Argyrodendron actinophyllum, commonly known as black booyong, black jack, stave wood, Mackay tulip oak, crowsfoot elm, booyong, tulip oak or blush tulip oak, is a species of flowering plant in the family Malvaceae and is endemic to eastern Australia. It is a large tree with prominent buttress roots, palmately compound leaves with 5 to 9 lance-shaped leaflets, flower arranged in panicles, and winged samaras.

==Description==
Argyrodendron actinophyllum is a tree that typically grows to a height of 50 m with prominent buttress roots and dark grey or very dark grey bark. The leaves are palmately compound with 5 to 9 lance-shaped leaflets, sometimes the narrower end towards the base, 100–180 mm long and 15–50 mm wide on a petiole 30–50 mm long. The flowers are arranged in many-flowered panicles that are longer than the leaves. The fruit is an oval samara 5–7 mm in diameter, with a wing 40–60 mm long and 15–25 mm wide.

==Taxonomy==
This species was first formally described in 1875 by Ferdinand von Mueller who gave it the name Tarrietia argyrodendron var. actinophylla in his Fragmenta Phytographiae Australiae. In 1935, Herbert L. Edlin raised the variety to species status as Argyrodendron actinophyllum in the journal, New Phytologist. The specific epithet actinophyllum means 'spoke of a wheel-leaved'.
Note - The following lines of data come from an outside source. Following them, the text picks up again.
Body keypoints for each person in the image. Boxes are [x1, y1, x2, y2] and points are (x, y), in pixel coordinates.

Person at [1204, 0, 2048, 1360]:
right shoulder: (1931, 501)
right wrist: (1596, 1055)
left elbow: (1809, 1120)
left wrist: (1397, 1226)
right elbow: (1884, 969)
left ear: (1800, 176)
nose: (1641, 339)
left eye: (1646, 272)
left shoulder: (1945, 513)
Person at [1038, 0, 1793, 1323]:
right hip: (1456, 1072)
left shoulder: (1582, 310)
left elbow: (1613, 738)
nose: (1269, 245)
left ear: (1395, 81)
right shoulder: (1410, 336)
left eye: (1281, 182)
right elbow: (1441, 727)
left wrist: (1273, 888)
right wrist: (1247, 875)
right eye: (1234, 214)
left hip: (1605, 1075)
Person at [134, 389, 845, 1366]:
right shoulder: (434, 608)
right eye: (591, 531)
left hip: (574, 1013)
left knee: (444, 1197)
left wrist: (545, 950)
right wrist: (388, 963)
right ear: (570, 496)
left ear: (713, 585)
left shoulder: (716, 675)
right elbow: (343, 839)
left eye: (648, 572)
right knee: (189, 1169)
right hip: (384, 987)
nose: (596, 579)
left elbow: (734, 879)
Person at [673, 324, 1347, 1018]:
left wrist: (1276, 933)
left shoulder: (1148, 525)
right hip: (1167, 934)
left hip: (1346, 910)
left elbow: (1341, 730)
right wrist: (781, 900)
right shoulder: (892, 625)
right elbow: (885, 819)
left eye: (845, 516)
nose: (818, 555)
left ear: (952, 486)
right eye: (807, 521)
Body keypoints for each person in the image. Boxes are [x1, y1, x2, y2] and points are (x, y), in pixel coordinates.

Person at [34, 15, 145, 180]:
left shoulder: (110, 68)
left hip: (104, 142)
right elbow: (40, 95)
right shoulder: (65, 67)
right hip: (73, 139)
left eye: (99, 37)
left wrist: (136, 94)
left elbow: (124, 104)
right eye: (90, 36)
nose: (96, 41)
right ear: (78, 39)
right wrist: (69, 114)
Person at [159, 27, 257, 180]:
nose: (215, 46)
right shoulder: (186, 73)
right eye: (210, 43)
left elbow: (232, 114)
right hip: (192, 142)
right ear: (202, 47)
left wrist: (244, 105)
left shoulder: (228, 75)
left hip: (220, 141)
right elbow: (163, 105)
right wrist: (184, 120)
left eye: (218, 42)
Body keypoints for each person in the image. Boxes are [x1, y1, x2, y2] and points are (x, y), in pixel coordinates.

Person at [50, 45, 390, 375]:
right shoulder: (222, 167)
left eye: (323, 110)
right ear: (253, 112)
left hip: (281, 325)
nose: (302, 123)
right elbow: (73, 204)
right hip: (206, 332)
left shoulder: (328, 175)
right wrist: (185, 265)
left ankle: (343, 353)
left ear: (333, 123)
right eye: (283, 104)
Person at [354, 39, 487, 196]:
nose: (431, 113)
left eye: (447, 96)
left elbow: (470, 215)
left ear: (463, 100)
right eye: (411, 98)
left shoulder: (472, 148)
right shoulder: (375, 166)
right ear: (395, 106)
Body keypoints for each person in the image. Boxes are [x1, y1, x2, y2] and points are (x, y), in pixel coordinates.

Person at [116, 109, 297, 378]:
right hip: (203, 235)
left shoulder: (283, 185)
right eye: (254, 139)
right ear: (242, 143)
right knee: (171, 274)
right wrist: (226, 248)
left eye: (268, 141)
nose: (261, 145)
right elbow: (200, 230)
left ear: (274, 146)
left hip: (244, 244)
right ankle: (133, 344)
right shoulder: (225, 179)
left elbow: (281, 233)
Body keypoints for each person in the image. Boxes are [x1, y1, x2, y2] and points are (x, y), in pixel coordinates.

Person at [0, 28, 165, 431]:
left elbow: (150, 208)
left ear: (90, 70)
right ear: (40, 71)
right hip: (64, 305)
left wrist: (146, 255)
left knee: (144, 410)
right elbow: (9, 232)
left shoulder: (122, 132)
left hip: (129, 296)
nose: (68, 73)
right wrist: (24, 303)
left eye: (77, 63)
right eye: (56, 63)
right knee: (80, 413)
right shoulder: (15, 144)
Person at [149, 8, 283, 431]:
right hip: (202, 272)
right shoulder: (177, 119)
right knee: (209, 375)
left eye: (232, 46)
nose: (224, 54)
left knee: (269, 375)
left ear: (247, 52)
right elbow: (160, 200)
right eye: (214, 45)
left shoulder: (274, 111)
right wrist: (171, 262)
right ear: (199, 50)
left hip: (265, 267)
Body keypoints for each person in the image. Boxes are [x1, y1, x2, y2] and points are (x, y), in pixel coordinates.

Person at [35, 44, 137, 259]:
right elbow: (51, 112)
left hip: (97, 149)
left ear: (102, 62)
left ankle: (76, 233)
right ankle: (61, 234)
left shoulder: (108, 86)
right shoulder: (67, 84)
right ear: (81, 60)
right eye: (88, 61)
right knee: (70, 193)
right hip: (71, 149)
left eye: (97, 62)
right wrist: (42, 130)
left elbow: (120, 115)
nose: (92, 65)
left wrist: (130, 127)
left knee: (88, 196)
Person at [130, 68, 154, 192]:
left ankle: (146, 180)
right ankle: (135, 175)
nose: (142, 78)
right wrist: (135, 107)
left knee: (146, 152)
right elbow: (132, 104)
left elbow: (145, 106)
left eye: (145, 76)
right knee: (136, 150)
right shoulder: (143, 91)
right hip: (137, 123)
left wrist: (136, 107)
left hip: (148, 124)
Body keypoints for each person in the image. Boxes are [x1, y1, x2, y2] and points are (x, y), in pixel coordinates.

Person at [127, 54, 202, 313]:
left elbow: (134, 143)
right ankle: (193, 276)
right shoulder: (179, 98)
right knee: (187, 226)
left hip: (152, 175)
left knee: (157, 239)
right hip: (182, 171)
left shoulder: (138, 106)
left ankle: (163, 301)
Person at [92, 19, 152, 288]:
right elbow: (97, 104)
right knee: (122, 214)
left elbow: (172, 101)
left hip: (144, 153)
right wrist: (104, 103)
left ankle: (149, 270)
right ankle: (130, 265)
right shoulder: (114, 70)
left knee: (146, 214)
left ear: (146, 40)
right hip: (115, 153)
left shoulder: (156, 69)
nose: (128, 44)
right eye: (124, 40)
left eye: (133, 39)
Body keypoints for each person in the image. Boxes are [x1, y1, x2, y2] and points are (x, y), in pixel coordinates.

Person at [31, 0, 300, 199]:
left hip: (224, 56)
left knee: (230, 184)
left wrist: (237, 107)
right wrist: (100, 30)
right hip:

In 1969, Lindsay Stuart Smith described the subspecies Argyrodendron actinophyllum subsp. diversifolium, and the name, and that of the autonym are accepted by the Australian Plant Census, but not accepted by the National Herbarium of New South Wales:
- Argyrodendron actinophyllum subsp. actinophyllum
- Argyrodendron actinophyllum subsp. diversifolium

==Distribution and habitat==
Black booyong grows in warm rainforest, mostly above 600 m, north from Gloucester in New South Wales and in north-east and central-eastern Queensland.